Вот тогда-то, в августе, и возникло у меня жгучее желание стать своеобразной преемницей трудов молодого профессора, познать историю Китая до сегодняшнего дня; а так как Маньчжурия и маньчжуры занимали в ней особое место, я увлеклась маньчжурами, несколько охладев к японистике. Но чтоб познать китайскую историю до конца, я должна была побывать в Японии, где замкнутся некие круги.
Профессор был убежден, что все страны с огромным прошлым имеют такое же будущее. Тогда я не спорила. Но теперь в этом не уверена. Не хочу называть страны и народы с великим прошлым, не хочу сравнивать прошлое с настоящим, а тем более предсказывать будущее. Пока я лишь гадаю на иероглифах.
Эйко-сан переселилась в особняк к Ирине и Клавдии. Здесь к ее хозяйственным заботам прибавилась еще одна — присматривать за котельной, где дежурили кочегары-японцы. У каждого особняка имелась своя котельная, куда подвозили уголь. Я видела этих кочегаров, и они мне не очень понравились. Кто они такие, почему заходят в дом в любое время суток? Возможно, бывшие хозяева особняка, переодетые, сменившие документы? Сильные, молодые парни спортивного вида, все время переглядываются, словно заговорщики.
Эйко успокоила:
— Я их знаю: они всегда были в этом доме истопниками. Думаю, укрывались от военной службы.
Ирине и Клавдии присвоили железнодорожное звание — «инженер-капитан». Теперь обе носили темно-синие кители с белыми пуговицами, шинели такого же цвета и фуражки с молоточками. Второго марта я зашла к ним попрощаться, сказала, что завтра уезжаю вместе с нашим штабом, они не поверили. Забеспокоились.
— В Союз? — спросила Ирина.
— Пока в Харбин.
Клавдия всплакнула.
— Страшно!.. — сказала она. — Пока тут были наши, ничего не боялась. А теперь какая-то жуть…

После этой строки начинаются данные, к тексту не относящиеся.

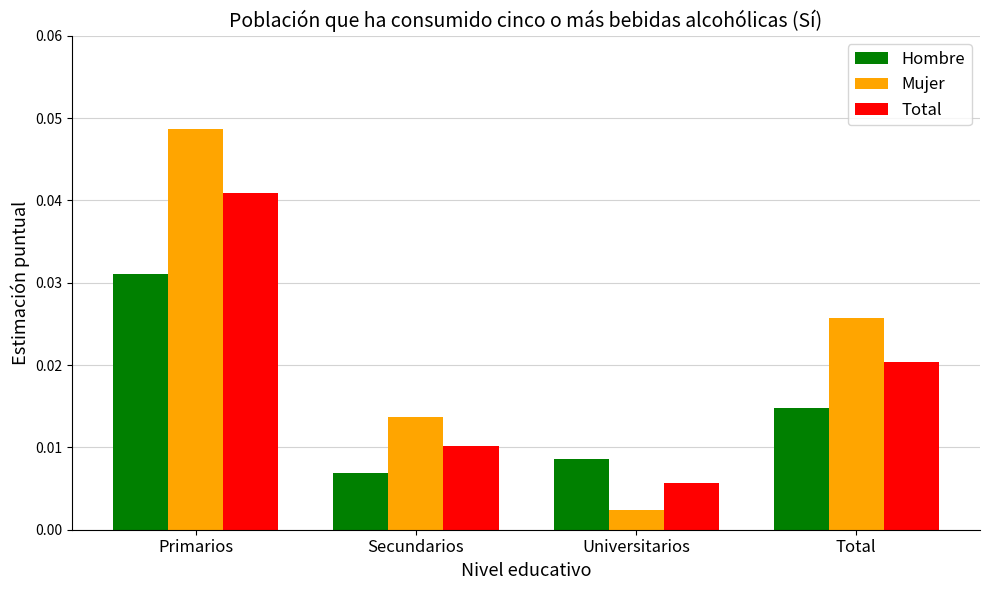

Are the bars grouped side by side (vs. stacked)?

Yes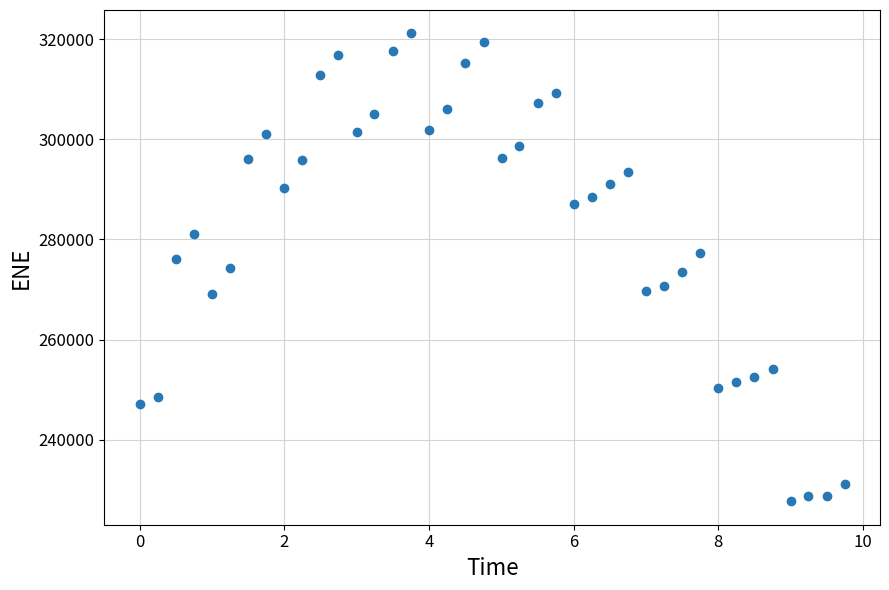

What is the range of Y values (max minus min)?

93492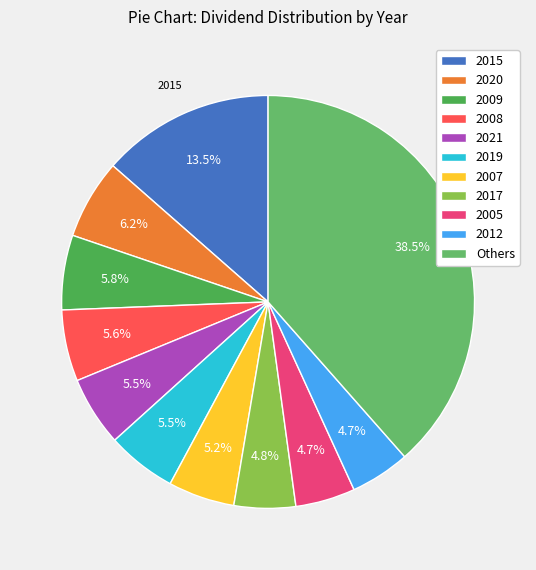

Which slice is the largest?

Others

Да, настала пора уходить. О том, что мы уходим, узнал весь Чанчунь. Мы больше не могли здесь оставаться. И хотя в Чанчунь пришла весна — японские дети бегали без чулок на своих гэта, — жизнь в городе приостановилась, словно бы угасла. Не слышно было звонков и выкриков разносчиков, предлагающих свой товар. На дверях магазинов висели тяжелые замки. Окна домов были забиты ржавой жестью и фанерой. Непонятная давящая тишина нависла над Чанчунем. Лишь временами раздавались гулкие шаги гоминьдановских патрулей. Холодно и нагло поблескивали дула их автоматов. Над серой водонапорной башней с узкими, продолговатыми оконцами развевался темный флаг с белым, ощетинившимся солнцем. Гоминьдановцы ввели комендантский час. Улицы были опутаны колючей проволокой. Появились баррикады из мешков с песком. Говорили, что Чанчунь окружен войсками Объединенной демократической армии. Намечается штурм города. Гоминьдановцы спешно готовились к обороне.
А Ирина и Клавдия оставались здесь. Конечно же они вдруг поняли, что будут без прямой защиты. Вспомнилось недавнее провокационное выступление гоминьдановцев в Мукдене, и сделалось зябко. Опять приходили на память события 1929 года на Китайской Восточной железной дороге. Тогда КВЖД была захвачена китайскими войсками; советские служащие подвергались неслыханным насилиям со стороны китайских властей: наших железнодорожников заковали в кандалы; более двух тысяч советских граждан были брошены в Сумбитский концлагерь, бараки которого зимой не отапливались; заключенным не давали горячей пищи. Обезглавленные трупы советских людей, казненных без суда и следствия, китайцы бросали в реку Сунгари. В конце концов обнаглевшие китайские провокаторы полезли на восточные границы СССР.